--- START ---

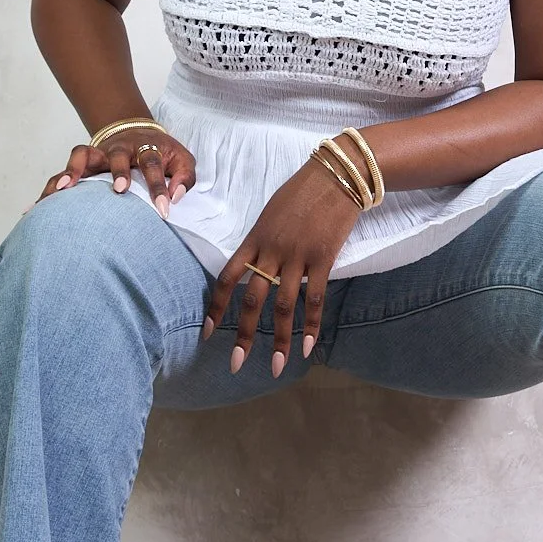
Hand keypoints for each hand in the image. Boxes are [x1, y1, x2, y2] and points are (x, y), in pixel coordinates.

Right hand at [38, 130, 195, 216]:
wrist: (136, 131)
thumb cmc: (162, 153)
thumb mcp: (182, 160)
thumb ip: (184, 178)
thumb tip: (177, 197)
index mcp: (146, 148)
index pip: (154, 165)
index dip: (160, 186)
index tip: (164, 209)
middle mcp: (119, 149)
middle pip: (117, 155)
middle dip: (118, 171)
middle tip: (120, 190)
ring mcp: (98, 154)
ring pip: (81, 156)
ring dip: (73, 171)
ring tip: (63, 189)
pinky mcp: (81, 164)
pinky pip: (61, 174)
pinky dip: (49, 189)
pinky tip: (35, 209)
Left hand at [204, 157, 363, 376]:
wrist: (336, 175)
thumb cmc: (302, 191)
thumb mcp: (271, 214)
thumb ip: (262, 242)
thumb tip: (256, 266)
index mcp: (254, 239)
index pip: (228, 277)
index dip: (216, 307)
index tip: (207, 332)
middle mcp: (271, 251)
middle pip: (252, 299)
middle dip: (242, 334)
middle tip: (236, 364)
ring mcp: (297, 256)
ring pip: (283, 306)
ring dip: (279, 339)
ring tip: (276, 366)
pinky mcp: (323, 259)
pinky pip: (314, 299)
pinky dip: (311, 325)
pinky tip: (307, 346)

--- END ---

● INSTRUCTIONS TO FOLLOW
The required output is every line of the entries, starting at the one that contains "ring dip: (73, 171)" and ending at the last, copied exactly.

● FINISHED TASK
ring dip: (73, 171)
ring tip: (63, 189)
pinky mcp: (81, 164)
pinky pip: (61, 174)
pinky dip: (49, 189)
pinky tip: (35, 209)
Left hand at [204, 157, 363, 376]:
wrist: (336, 175)
thumb cmc: (302, 191)
thumb mcp: (271, 214)
thumb ip: (262, 242)
thumb tip: (256, 266)
index mcp: (254, 239)
index pip: (228, 277)
index dip: (216, 307)
index tip: (207, 332)
middle mcp: (271, 251)
middle pip: (252, 299)
middle dip: (242, 334)
middle tip: (236, 364)
ring mcp: (297, 256)
ring pip: (283, 306)
ring dip: (279, 339)
ring tip: (276, 366)
pinky mcp: (323, 259)
pinky pip: (314, 299)
pinky dip: (311, 325)
pinky tip: (307, 346)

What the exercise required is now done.